The following example shows how to configure OpenTelemetry programmatically with an OTLP exporter, a span processor, and a trace context propagator:

import io.opentelemetry.api.OpenTelemetry import io.opentelemetry.api.trace.propagation.W3CTraceContextPropagator import io.opentelemetry.context.propagation.ContextPropagators import io.opentelemetry.exporter.otlp.trace.OtlpGrpcSpanExporter import io.opentelemetry.sdk.OpenTelemetrySdk import io.opentelemetry.sdk.trace.SdkTracerProvider import io.opentelemetry.sdk.trace.export.BatchSpanProcessor fun configureOpenTelemetry(): OpenTelemetry { val spanExporter = OtlpGrpcSpanExporter.builder() .setEndpoint("http://localhost:4317") .build() val tracerProvider = SdkTracerProvider.builder() .addSpanProcessor(BatchSpanProcessor.builder(spanExporter).build()) .build() return OpenTelemetrySdk.builder() .setTracerProvider(tracerProvider) .setPropagators(ContextPropagators.create(W3CTraceContextPropagator.getInstance())) .buildAndRegisterGlobal() }

Use this approach if you require full control over telemetry setup, or when your deployment environment cannot rely on automatic configuration.
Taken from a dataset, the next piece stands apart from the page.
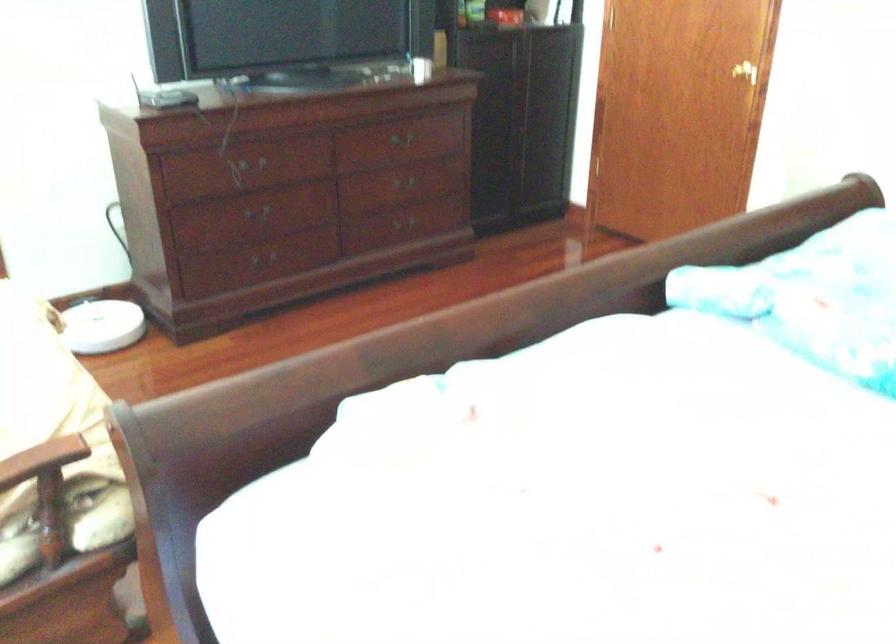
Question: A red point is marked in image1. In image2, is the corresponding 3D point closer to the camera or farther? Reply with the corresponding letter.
Install KtorClientTelemetry

To install the KtorClientTelemetry plugin, pass it to the install function inside a client configuration block and set the configured OpenTelemetry instance:

import io.ktor.client.* import io.ktor.client.engine.cio.* import io.ktor.client.plugins.auth.* //... val client = HttpClient(CIO) { val openTelemetry = getOpenTelemetry(serviceName = "opentelemetry-ktor-client") install(KtorClientTelemetry) { setOpenTelemetry(openTelemetry) } }

Configure tracing

You can customize how the Ktor client records and exports OpenTelemetry spans for outgoing HTTP calls. The options below allow you to adjust which requests are traced, how spans are named, what attributes they contain, which headers are captured, and how span kinds are determined.
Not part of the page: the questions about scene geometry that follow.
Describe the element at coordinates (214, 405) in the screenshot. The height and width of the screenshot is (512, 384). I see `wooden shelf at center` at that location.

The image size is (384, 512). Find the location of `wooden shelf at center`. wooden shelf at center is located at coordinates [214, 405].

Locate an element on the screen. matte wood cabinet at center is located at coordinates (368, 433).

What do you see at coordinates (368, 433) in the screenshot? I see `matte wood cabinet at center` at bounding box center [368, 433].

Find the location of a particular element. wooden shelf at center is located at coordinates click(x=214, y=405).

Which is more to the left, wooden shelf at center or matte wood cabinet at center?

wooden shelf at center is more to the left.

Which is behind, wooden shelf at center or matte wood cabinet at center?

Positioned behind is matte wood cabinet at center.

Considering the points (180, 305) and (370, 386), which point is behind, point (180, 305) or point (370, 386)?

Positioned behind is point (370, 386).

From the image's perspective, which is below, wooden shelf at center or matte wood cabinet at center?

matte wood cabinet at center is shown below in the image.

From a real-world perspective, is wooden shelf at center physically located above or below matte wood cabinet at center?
Trace additional HTTP methods

By default, the plugin traces standard HTTP methods (GET, POST, PUT, etc.). To trace additional or custom methods, configure the knownMethods property:

install(KtorClientTelemetry) { // ... knownMethods(HttpMethod.DefaultMethods + CUSTOM_METHOD) }

Capture headers

To include specific HTTP request headers as span attributes, use the capturedRequestHeaders property:

install(KtorClientTelemetry) { // ... capturedRequestHeaders(HttpHeaders.UserAgent) }

Capture response headers

To capture specific HTTP response headers as span attributes, use the capturedResponseHeaders property:

install(KtorClientTelemetry) { // ... capturedResponseHeaders(HttpHeaders.ContentType, CUSTOM_HEADER) }

Add custom attributes

To attach custom attributes at the start or end of a span, use the attributesExtractor property:

install(KtorClientTelemetry) { // ... attributesExtractor { onStart { attributes.put("start-time", System.currentTimeMillis()) } onEnd { attributes.put("end-time", Instant.now().toEpochMilli()) } } }

Next steps

Once you have KtorClientTelemetry installed and configured, you can verify that spans are being created and propagated by sending requests to a service that also has telemetry enabled—such as one using KtorServerTelemetry. Viewing both sides of the trace in an observability backend like Jaeger, Zipkin, or Grafana Tempo will confirm that distributed tracing is working end-to-end.